▶ _EXCERPTED TEXT_:
● ● ● ● ● ● ●
That is it. It will most likely create a well balanced binary tree.

See example here.

               +---------------36---------------+               
       +-------29-------+              +-------34-------+       
   +---27---+      +---20---+      +---32---+      +---33---+   
 +- 3-+  +-13-+  +- 6-+  +- 2-+  +-24-+  +-31-+  +-25-+  +-25-+ 
  0   1           4              16               6             

In simple ascii representation of the binary tree representing the max-heap. That the binary tree keeps a balance like that ensures that the insertion will be O(log(n)) on average.

Step 4: Delete the maximum element from the heap (and return it)

Deleting the maximum element will remove the root (head) of the binary tree. Then we need to take the larger child and move it up. That obviously makes an empty space in the child below. Hence, we need to do the same operation below.

This sounds recursive, doesn’t it?

import random

class Heap:
    def __init__(self):
        self.head = None
    def _insert(self, element, node):
        # if element is larger than node.element, switch
        if element > node.element:
            element, node.element = node.element, element
        # check if available node
        if node.left is None:
            node.left = Node(element)
            return
        if node.right is None:
            node.right = Node(element)
            return
        if random.randint(0, 1) == 0:
            self._insert(element, node.left)
        else:
            self._insert(element, node.right)
● ● ● ● ● ● ●
▶ _PROVIDED DATA_:
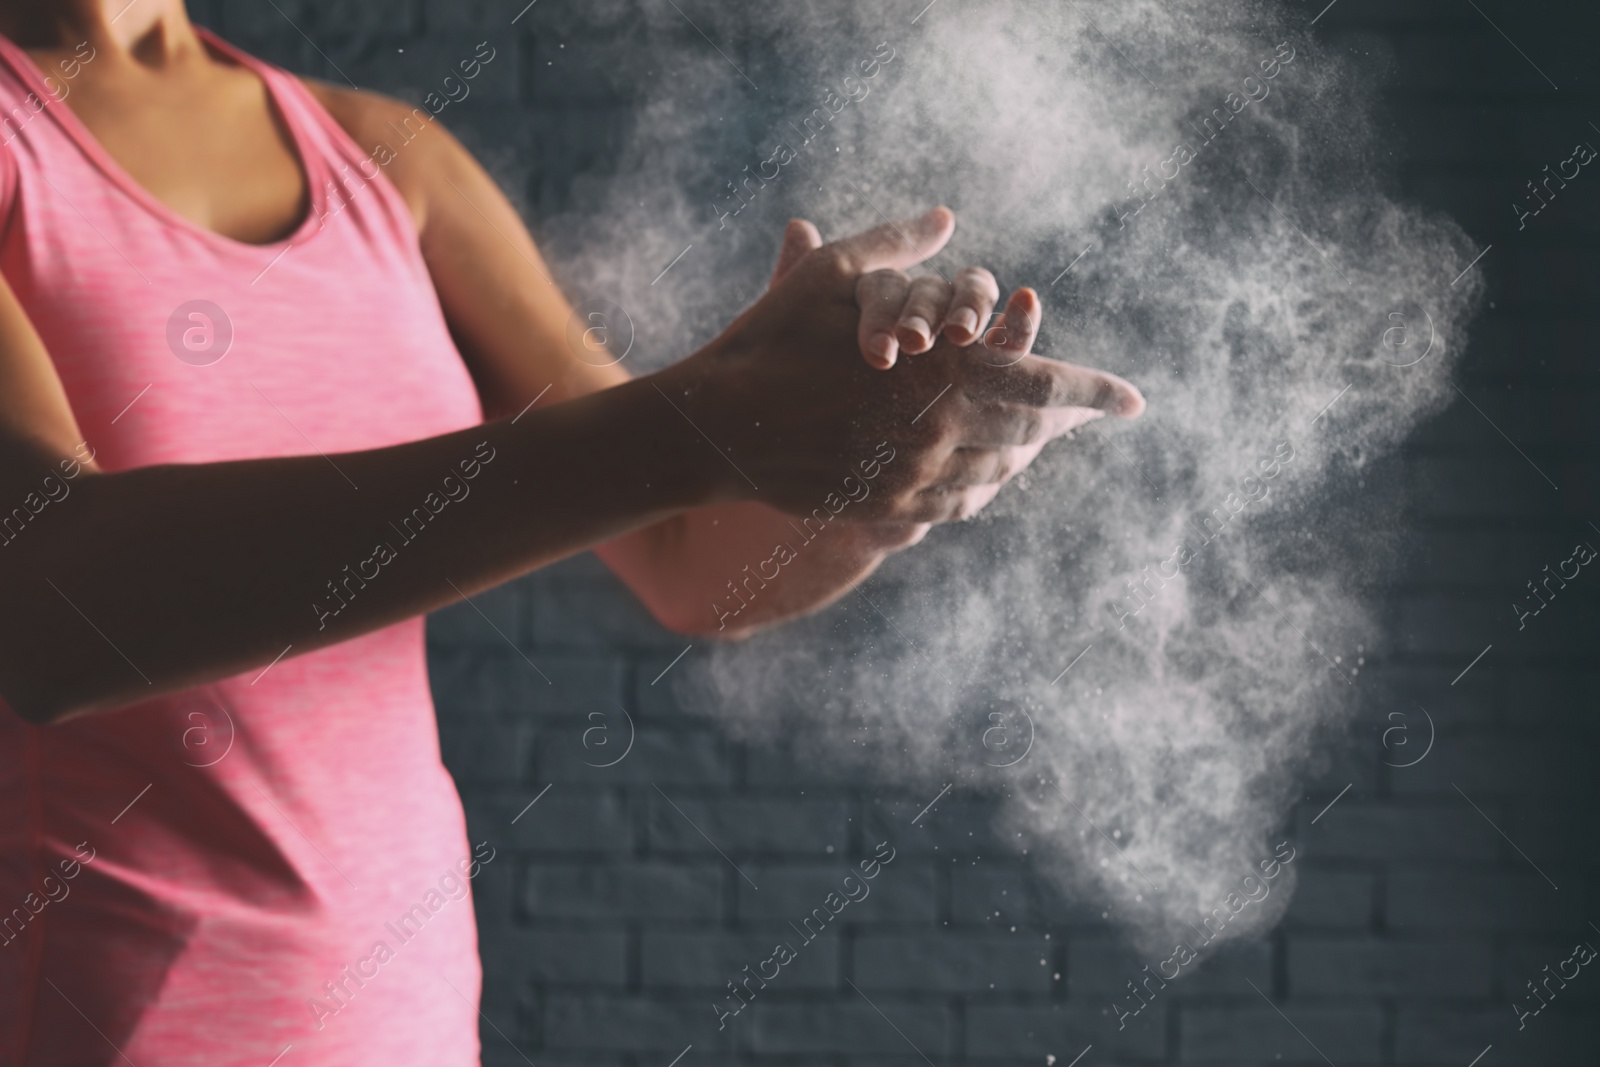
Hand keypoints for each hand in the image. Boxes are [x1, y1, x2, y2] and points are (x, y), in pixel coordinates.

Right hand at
● ● ● ● ● ● ●
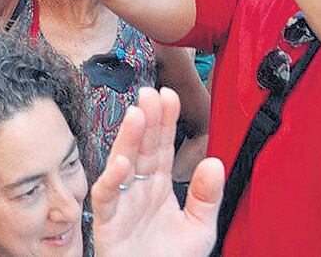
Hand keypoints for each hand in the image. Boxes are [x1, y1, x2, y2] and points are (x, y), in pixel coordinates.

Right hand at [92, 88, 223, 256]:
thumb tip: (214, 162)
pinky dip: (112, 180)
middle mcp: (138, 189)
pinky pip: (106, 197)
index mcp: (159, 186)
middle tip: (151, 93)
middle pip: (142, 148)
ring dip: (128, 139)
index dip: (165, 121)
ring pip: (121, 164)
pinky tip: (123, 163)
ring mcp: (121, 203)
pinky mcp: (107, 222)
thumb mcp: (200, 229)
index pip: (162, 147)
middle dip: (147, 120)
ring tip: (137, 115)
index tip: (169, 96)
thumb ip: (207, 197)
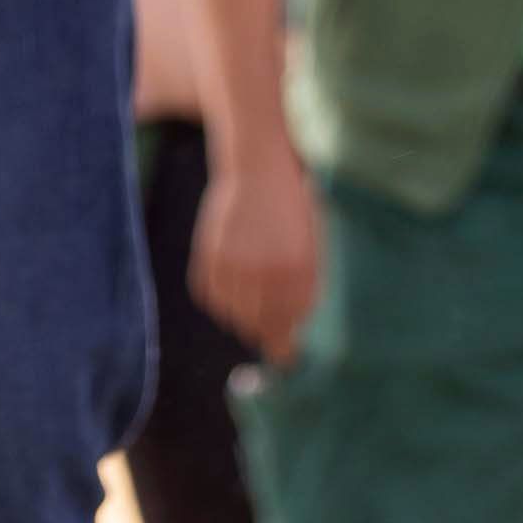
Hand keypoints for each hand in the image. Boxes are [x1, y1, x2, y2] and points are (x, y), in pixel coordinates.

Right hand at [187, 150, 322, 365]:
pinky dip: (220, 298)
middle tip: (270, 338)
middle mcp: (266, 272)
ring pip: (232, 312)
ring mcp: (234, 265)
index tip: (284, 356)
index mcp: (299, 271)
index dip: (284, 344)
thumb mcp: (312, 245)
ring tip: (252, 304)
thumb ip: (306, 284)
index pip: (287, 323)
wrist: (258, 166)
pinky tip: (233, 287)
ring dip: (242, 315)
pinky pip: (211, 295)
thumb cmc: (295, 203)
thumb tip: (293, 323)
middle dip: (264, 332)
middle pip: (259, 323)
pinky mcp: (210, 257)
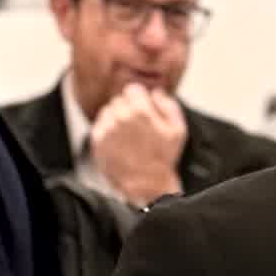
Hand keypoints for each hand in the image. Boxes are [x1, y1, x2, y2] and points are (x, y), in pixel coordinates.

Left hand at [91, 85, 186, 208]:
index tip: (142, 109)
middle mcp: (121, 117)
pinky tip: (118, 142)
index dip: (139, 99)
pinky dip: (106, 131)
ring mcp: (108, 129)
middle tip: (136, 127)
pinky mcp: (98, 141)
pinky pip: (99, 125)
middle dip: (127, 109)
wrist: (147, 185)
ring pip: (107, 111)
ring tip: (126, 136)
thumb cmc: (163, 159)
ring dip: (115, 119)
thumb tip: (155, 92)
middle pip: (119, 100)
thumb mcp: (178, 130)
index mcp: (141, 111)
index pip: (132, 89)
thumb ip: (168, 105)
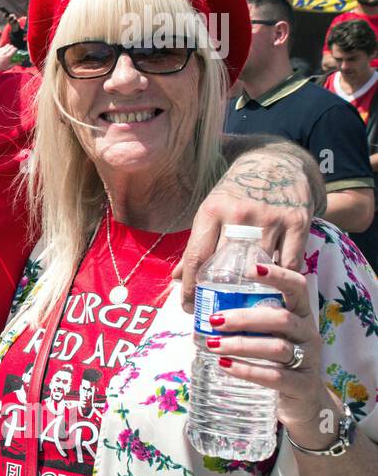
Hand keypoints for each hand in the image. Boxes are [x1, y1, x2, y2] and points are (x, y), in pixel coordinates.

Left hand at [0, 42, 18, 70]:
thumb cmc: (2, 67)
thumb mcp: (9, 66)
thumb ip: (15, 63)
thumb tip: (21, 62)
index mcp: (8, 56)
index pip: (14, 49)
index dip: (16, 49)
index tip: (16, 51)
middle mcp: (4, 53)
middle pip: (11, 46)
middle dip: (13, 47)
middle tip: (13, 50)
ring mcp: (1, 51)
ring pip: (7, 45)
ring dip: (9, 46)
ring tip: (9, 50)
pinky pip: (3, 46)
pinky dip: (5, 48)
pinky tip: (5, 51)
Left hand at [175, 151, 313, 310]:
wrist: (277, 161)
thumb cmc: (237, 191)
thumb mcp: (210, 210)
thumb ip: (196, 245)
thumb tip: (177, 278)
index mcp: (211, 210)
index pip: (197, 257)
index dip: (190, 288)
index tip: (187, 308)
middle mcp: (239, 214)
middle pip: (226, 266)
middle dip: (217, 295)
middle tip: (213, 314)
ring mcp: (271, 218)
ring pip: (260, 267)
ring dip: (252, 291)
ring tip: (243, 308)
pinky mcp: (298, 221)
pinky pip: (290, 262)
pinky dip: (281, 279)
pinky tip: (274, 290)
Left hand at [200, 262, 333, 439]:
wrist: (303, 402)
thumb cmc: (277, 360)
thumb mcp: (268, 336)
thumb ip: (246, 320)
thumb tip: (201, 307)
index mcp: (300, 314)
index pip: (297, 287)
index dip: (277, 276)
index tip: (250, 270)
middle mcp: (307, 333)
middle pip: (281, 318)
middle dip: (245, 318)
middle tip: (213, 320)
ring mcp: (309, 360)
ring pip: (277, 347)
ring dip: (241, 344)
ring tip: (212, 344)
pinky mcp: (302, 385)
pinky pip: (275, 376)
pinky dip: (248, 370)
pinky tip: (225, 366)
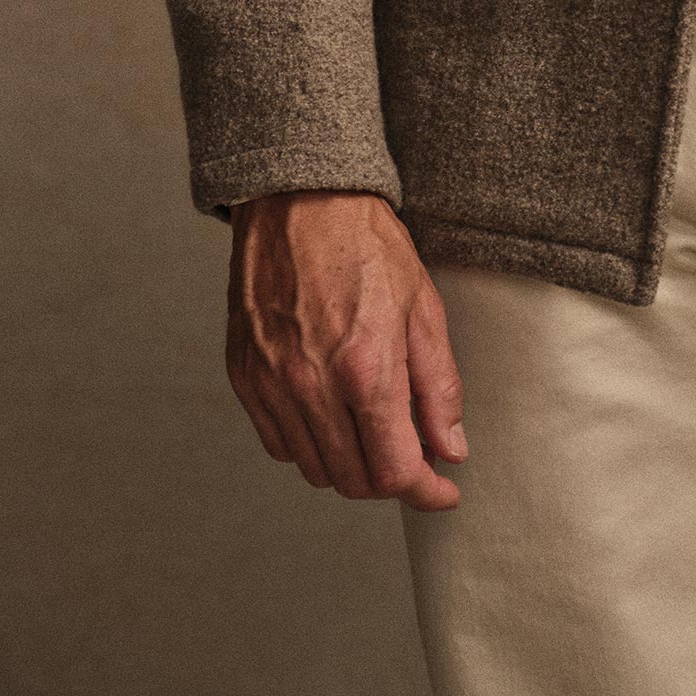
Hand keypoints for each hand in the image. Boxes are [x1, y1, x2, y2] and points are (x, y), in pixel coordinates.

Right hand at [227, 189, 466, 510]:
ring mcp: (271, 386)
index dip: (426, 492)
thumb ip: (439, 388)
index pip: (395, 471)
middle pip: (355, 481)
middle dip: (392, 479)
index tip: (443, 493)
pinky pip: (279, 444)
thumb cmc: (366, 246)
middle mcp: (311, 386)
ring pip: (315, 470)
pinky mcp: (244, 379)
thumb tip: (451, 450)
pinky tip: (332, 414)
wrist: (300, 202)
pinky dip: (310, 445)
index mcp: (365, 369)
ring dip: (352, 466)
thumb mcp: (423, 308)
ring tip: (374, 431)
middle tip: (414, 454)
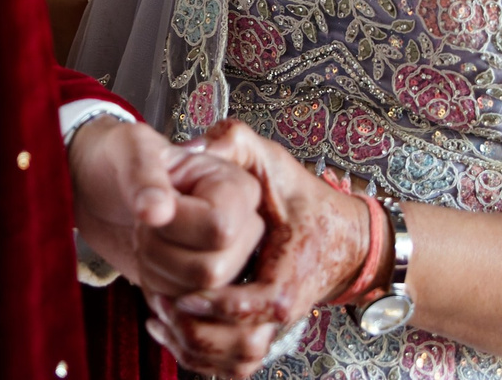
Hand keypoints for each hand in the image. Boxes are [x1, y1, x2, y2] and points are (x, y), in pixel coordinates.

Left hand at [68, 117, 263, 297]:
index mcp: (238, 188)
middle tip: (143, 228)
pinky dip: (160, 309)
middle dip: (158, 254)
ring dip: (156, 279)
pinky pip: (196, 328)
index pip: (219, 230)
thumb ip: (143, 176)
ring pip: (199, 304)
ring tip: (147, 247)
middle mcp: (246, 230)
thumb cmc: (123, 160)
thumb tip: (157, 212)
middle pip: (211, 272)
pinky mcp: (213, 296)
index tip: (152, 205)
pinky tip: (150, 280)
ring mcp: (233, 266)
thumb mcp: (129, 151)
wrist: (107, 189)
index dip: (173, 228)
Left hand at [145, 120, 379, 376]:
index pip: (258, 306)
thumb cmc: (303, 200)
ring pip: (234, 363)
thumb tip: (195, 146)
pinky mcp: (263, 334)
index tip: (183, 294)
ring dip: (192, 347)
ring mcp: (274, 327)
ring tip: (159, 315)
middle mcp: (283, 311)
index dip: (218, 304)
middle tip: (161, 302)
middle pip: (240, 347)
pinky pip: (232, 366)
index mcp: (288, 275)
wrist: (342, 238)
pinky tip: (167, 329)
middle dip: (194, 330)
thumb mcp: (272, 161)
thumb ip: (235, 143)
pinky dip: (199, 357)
● ● ● ● ● ● ●
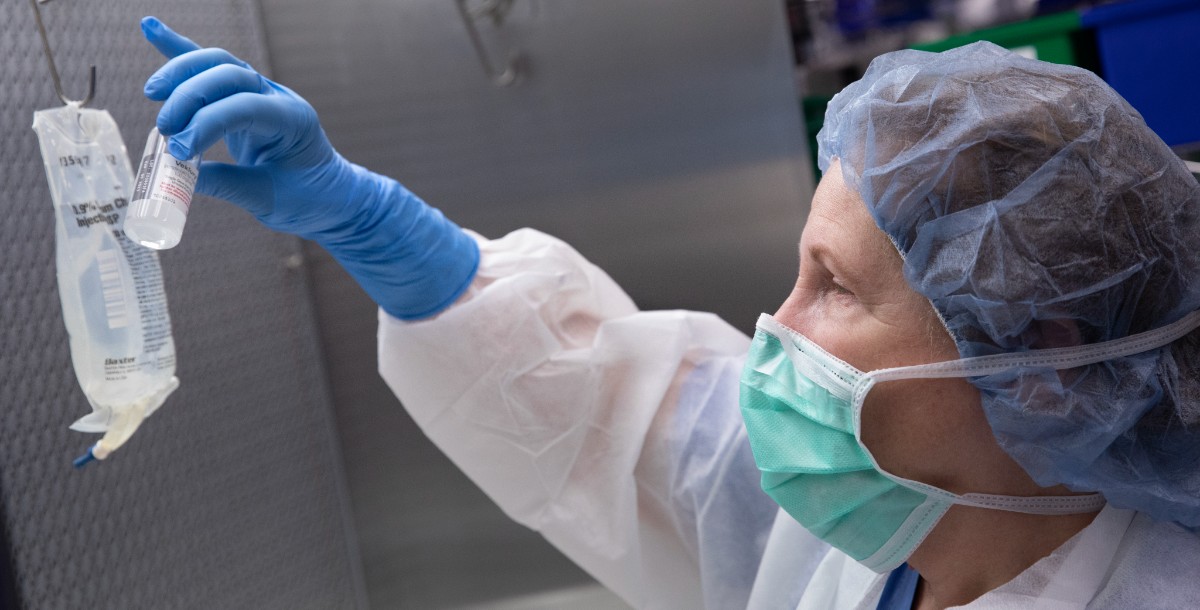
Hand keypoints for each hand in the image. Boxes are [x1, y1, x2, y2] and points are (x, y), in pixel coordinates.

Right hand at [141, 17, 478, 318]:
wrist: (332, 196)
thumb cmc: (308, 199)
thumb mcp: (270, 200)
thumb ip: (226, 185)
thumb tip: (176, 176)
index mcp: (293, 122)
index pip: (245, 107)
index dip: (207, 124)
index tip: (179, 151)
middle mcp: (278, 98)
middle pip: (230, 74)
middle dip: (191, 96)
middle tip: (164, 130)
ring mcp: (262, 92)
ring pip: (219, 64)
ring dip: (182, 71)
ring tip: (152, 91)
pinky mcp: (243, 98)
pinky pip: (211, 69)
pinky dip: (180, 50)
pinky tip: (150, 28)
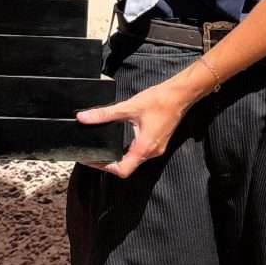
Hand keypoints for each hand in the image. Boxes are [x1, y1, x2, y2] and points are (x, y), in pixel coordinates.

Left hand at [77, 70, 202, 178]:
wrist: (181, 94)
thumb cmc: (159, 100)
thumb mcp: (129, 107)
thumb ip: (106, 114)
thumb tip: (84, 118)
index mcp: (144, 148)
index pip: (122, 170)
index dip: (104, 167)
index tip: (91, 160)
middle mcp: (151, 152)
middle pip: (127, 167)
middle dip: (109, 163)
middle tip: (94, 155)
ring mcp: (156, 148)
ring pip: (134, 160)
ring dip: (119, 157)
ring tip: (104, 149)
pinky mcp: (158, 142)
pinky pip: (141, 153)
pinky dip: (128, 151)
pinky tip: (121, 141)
● ● ● ● ● ● ●
▶ _APPLY WHAT YOU READ_:
1) In the ASCII drawing of the max-heap in the heap text, which numbers appear on the bottom row of the tree? List them in left-to-right order.
2) Pick up the max-heap text where it stops and write the next part.

▶ _ANSWERS TO THIS EXERCISE_:
1) 0, 1, 4, 16, 6

2)
    def insert(self, element):
        if self.head is None:
            self.head = Node(element)
        else:
            self._insert(element, self.head)
    def get_max(self):
        return self.head.element
    def _delete_max(self, node):
        if node.left is None and node.right is None:
            return None
        if node.left is None:
            return node.right
        if node.right is None:
            return node.left
        if node.right.element > node.left.element:
            node.element = node.right.element
            node.right = self._delete_max(node.right)
            return node
        else:
            node.element = node.left.element
            node.left = self._delete_max(node.left)
            return node
    def delete_max(self):
        if self.head is None:
            return None
        max_element = self.head.element
        self.head = self._delete_max(self.head)
        return max_element

The delete_max function takes care of the special case where there are no elements (or nodes) in the binary tree. Then it takes the largest element and calls the recursive _delete_max(…) function with the head (root) as argument.

The _delete_max(…) function does the following.

  1. Checks for special case where node has no children. If so, return None.
  2. Check if one child is not there, if so return the existing child.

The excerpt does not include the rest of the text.